楼主已指出“情感重的人”"有錯誤也偏袒"，竟然被楼上解释成“重感情”。


----------



## Skatinginbc

Catherinezhao said:


> “情感重”，就是說一個人不能公平公正待人，對自己喜歡的人，或者有親屬關係的人，有錯誤也偏袒...


“情感重” 是這個意思? 沒聽過. 受教了.
沒聽過 + 沒上下文 = 愛莫能助.
你給的定義像在描述 partiality (favoritism).


----------



## NewAmerica

我猜“情感重”是“情感太重”（从而被情感所左右，不能理性看待问题），所以是 sentimental or emotional. 楼主的表达在我看来并不生硬。我好象在大陆的文学书籍中看过类似表达。


----------



## retrogradedwithwind

没见过类似表达，百度一下也没有。建议楼主给个例子。


----------



## philchinamusical

@NewAmerica 因为的确在我此生至今，没有听到看到过这样的表达。

实话说我自己的经历也的确不能代表所有人，所以刚才去Google了一下，先是直接用“情感重”做关键字，一共翻了三页，只有一处是有单独的“情感重”词组存在的：
isbn:9866769186 - Google 搜尋
抱歉我在内地，无法打开这个链接（搜索用的是代理网页）。不过后面页面里也再没见到这样的用法。

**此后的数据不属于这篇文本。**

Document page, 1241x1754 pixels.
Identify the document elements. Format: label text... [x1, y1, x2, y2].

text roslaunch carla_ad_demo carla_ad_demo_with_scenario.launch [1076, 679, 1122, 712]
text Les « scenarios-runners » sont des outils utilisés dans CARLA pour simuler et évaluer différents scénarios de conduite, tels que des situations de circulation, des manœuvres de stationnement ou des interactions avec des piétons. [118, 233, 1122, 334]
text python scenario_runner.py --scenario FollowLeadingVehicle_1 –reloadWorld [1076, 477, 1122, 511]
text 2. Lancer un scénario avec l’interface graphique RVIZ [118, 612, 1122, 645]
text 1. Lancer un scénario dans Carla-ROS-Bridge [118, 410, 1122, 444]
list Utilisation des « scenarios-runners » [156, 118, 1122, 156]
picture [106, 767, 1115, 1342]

然后我用“‘情感重’”做关键字，一共翻了两页，却没有找到任何这样单独使用的链接。

接着我用“罗马书研读 ‘情感重’”再搜索，也只是搜出上面这个链接来。

最后，我用“他情感的表達還是在心思上。在心裡時常想起弟兄,不僅是藉著情感,更是靠著心思”这句话来谷歌，总算搜到了可以打开的链接：
新約讀經－羅馬書專題讀經－輯四－第九十二篇　體貼聖靈－在靈裡基督的內住（七） « 生命的話
其中相关文本如下：


> 舉例來說，一個情感豐富的人，他看見一個弟兄愛主，他會很有感覺；他看見一個弟兄不愛主，他也會很有感覺。然而，*就算他是一個情感重的人*，他情感的表達還是在心思上。有一位弟兄作見證，許多聖徒常常在他的心裡，叫他時常想起他們。這不僅是藉著他的情感，更是靠著他的心思。心思就是我們這個人，無論我們的情感有多豐富，無論我們的意志有多堅剛，歸結起來，它們的運作都還是聯於心思的。


该处标题和前面无法打开的网页的标的相似，文字也相似，所以我倾向于认为这两处是相同的内容。

因此，从谷歌搜索的结果来说：

中文使用者中确实有使用“情感重”的情况；
但是迄今为止，只有一个例子是这么使用的；
这个例子的“情感重”，结合上下文来判断，我觉得应该是说“情感丰富”；
除此以外，尤其是在大陆内地使用简体中文的环境里，没有看到“情感重”的用法。
希望这样写能说明问题。谢谢！


----------



## Skatinginbc

Catherinezhao said:


> “情感重”，就是說...


你這是對“情感重”下定義 (to define), 不是提供語境 (i.e., 上下文; to provide a context in which the expression in question is used).


Skatinginbc said:


> “情感重” 是這個意思? 沒聽過...你給的定義像在描述 partiality (favoritism).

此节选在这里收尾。